> [WHAT TO PRODUCE]:
Please reproduce the listing below exactly, leaving out every picture.
Content starts
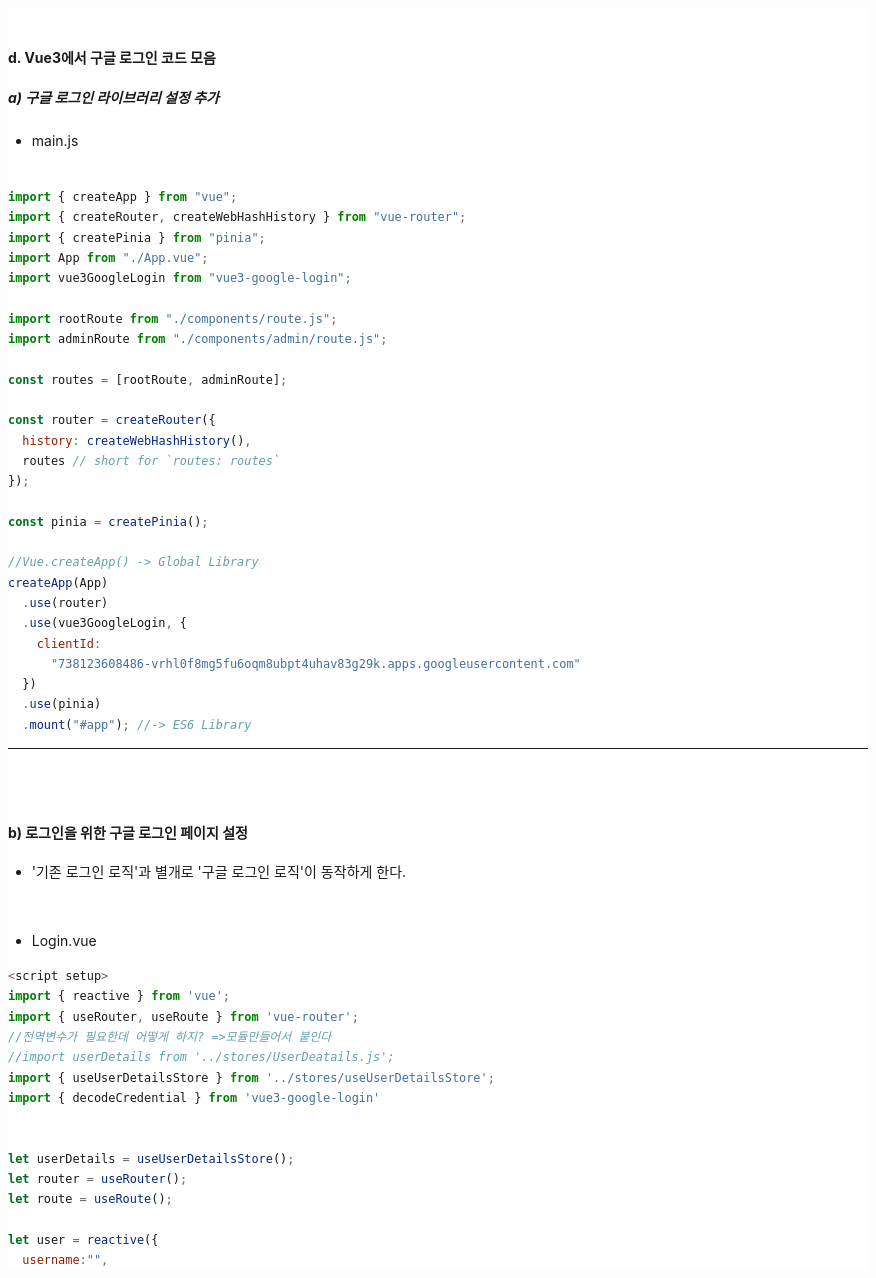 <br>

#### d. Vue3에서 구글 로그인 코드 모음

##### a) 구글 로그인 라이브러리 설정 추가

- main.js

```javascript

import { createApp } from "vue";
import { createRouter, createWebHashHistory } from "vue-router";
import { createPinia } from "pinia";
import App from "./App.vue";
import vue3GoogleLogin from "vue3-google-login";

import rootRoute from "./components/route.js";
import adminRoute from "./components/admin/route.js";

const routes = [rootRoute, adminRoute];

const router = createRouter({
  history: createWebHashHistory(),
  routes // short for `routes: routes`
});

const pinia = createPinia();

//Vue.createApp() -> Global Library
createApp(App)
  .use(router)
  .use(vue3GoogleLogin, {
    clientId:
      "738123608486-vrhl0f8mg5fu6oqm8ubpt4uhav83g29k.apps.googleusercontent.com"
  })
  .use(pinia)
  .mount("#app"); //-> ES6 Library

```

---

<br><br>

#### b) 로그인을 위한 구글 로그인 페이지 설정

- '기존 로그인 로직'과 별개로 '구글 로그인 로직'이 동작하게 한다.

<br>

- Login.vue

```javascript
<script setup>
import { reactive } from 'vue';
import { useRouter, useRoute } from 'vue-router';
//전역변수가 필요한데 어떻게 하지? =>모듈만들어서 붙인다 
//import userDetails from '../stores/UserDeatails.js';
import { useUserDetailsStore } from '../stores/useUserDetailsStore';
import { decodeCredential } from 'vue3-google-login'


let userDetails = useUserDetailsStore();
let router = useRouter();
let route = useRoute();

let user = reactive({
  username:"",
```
Content ends
> [TASK SOLUTION]:
 <br>

#### d. Vue3에서 구글 로그인 코드 모음

##### a) 구글 로그인 라이브러리 설정 추가

- main.js

```javascript

import { createApp } from "vue";
import { createRouter, createWebHashHistory } from "vue-router";
import { createPinia } from "pinia";
import App from "./App.vue";
import vue3GoogleLogin from "vue3-google-login";

import rootRoute from "./components/route.js";
import adminRoute from "./components/admin/route.js";

const routes = [rootRoute, adminRoute];

const router = createRouter({
  history: createWebHashHistory(),
  routes // short for `routes: routes`
});

const pinia = createPinia();

//Vue.createApp() -> Global Library
createApp(App)
  .use(router)
  .use(vue3GoogleLogin, {
    clientId:
      "738123608486-vrhl0f8mg5fu6oqm8ubpt4uhav83g29k.apps.googleusercontent.com"
  })
  .use(pinia)
  .mount("#app"); //-> ES6 Library

```

---

<br><br>

#### b) 로그인을 위한 구글 로그인 페이지 설정

- '기존 로그인 로직'과 별개로 '구글 로그인 로직'이 동작하게 한다.

<br>

- Login.vue

```javascript
<script setup>
import { reactive } from 'vue';
import { useRouter, useRoute } from 'vue-router';
//전역변수가 필요한데 어떻게 하지? =>모듈만들어서 붙인다 
//import userDetails from '../stores/UserDeatails.js';
import { useUserDetailsStore } from '../stores/useUserDetailsStore';
import { decodeCredential } from 'vue3-google-login'


let userDetails = useUserDetailsStore();
let router = useRouter();
let route = useRoute();

let user = reactive({
  username:"",
```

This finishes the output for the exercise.